Friday, January 22, 2021

East Of Eden And The Annus Horribilis

As an Aristotelian, as I've said here, my job is to look for causes. The project I don't seem able to put down for the time being is to look for the causes of 2020, one of the chief features of which was the COVID crisis and what I think is an associated moral panic, which appears to me to far outwigh the actual medical issues of the disease.

The last clear moral panic, as far as I can see, was the Day Care Satanism panic of the 1980s, most clearly exemplified by the McMartin Preschool case in the Los Angeles area. I was prompted by an offhand remark in a recent TV special on the case that moral panics reflect underlying social tensions, and in that case, the real issue was changes in family life and child care caused by wives and mothers working outside the home. (Although this had become acceptable following World War II, it wasn't until the stagflation and fuel crises of the 1970s that it became economically much more essential.)

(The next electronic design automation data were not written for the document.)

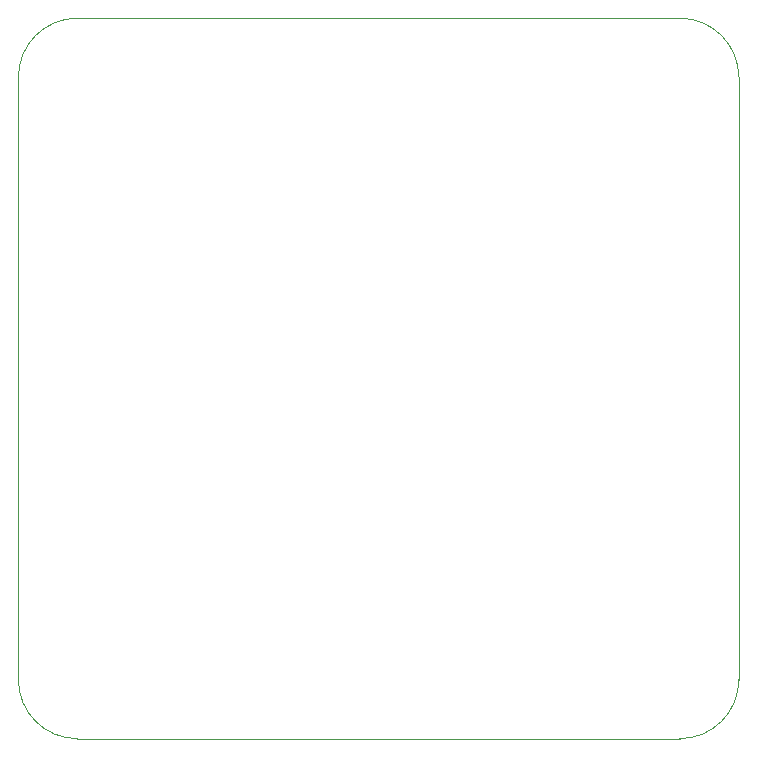
<source format=gm1>
G04 #@! TF.GenerationSoftware,KiCad,Pcbnew,9.0.4-9.0.4-0~ubuntu22.04.1*
G04 #@! TF.CreationDate,2025-12-08T20:55:34+05:30*
G04 #@! TF.ProjectId,ESP32_FC,45535033-325f-4464-932e-6b696361645f,rev?*
G04 #@! TF.SameCoordinates,Original*
G04 #@! TF.FileFunction,Profile,NP*
%FSLAX46Y46*%
G04 Gerber Fmt 4.6, Leading zero omitted, Abs format (unit mm)*
G04 Created by KiCad (PCBNEW 9.0.4-9.0.4-0~ubuntu22.04.1) date 2025-12-08 20:55:34*
%MOMM*%
%LPD*%
G01*
G04 APERTURE LIST*
G04 #@! TA.AperFunction,Profile*
%ADD10C,0.050000*%
G04 #@! TD*
G04 APERTURE END LIST*
D10*
X115000000Y-65000000D02*
X166000000Y-65000000D01*
X115000000Y-126000000D02*
X166000000Y-126000000D01*
X171000000Y-121000000D02*
G75*
G02*
X166000000Y-126000000I-5000000J0D01*
G01*
X115000000Y-126000000D02*
G75*
G02*
X110000000Y-121000000I0J5000000D01*
G01*
X110000000Y-70000000D02*
X110000000Y-121000000D01*
X166000000Y-65000000D02*
G75*
G02*
X171000000Y-70000000I0J-5000000D01*
G01*
X171000000Y-121000000D02*
X171000000Y-70000000D01*
X110000000Y-70000000D02*
G75*
G02*
X115000000Y-65000000I5000000J0D01*
G01*
M02*

</source>
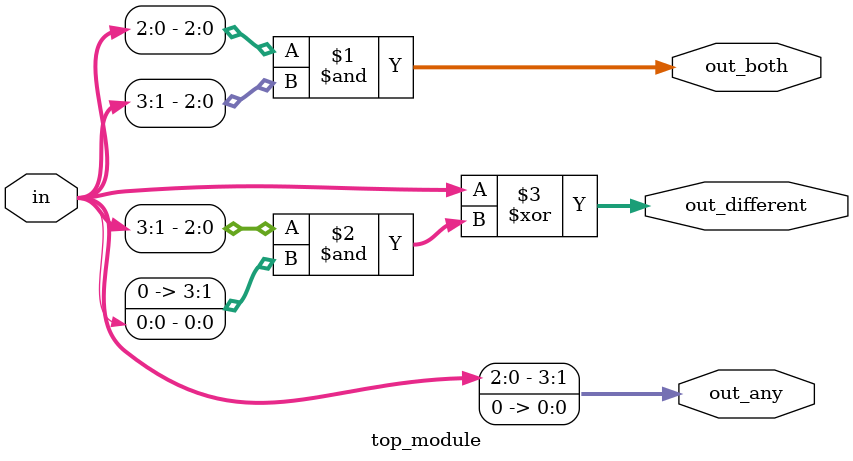
<source format=sv>
module top_module (
    input [3:0] in,
    output [2:0] out_both,
    output [3:0] out_any,
    output [3:0] out_different
);
    
    assign out_both = in[2:0] & in[3:1];
    assign out_any = {in[3:1], in[2:0], 1'b0};
    assign out_different = in ^ (in[3:1] & {1'b0, in[0]});
    
endmodule

</source>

Then, for reasons I can't fully articulate, I began binge-watching YouTube lectures by Michael Neiberg, a Warld War I historian at the US Army War College. His overriding theme is that World War I had causes that the Versailles Peace Conference failed utterly to solve, and many of the unrealized solutions, like the disposition of the Ottoman Empire, remain urgently with us.

So in the middle of the night I sat up and said "There's a book that deals with the status of women and the family and World War I. It's Steinbeck's East of Eden." It deals, of course, with a great deal else, and I've read it carefully twice over the past 20 years or so. Elia Kazan saw a great deal in it for his 1955 movie version, but apparently Kazan said he understood the novel better than Steinbeck did, and he covered only the last secton of the book, which centers on Caleb Trask's discovery that his mother was not dead, but a madam in a nearby brothel.

For a time after my first reading, I tended to agree. But my wife and I were lucky enough to see an entirely new stage production of East of Eden by Chicago's Steppenwolf Theatre in 2015. I assumed at first this would just be based on the Kazan film, but I was wrong -- it dealt much more with the middle section of the novel. the psychopathic woman Cathy's marriage to Adam Trask and her abandonment of the family. That made me see there's more to the book than what Kazan saw.

Like other broad-brush novels that treat of recent memory in their era, like Middlemarch, East of Eden speaks by implcation of other issues, like the causes of US entry into World War I -- Prof Neiberg would, I suspect, not disagree with Steinbeck's depiction -- and the decline of the brothel as an American institution. (By 1952, the year of the novel's publication, they were as much a period curiosity as ragtime or player pianos.) This has wide implications for the status and role of women and the maintenance of social order. The local sheriff, who knows the secrets, is a key figure throughout.

So the longer I live, the more I think East of Eden is an important book, in my increasing view up there with, say Moby Dick (John D Rockefeller, by the way, saved the whales), Middlemarch, and War and Peace. Steinbeck and another underrated 20th century author, Ferdinand Lundberg, are a path to understanding the underlying issues that led to our just-past Annus Horribilis.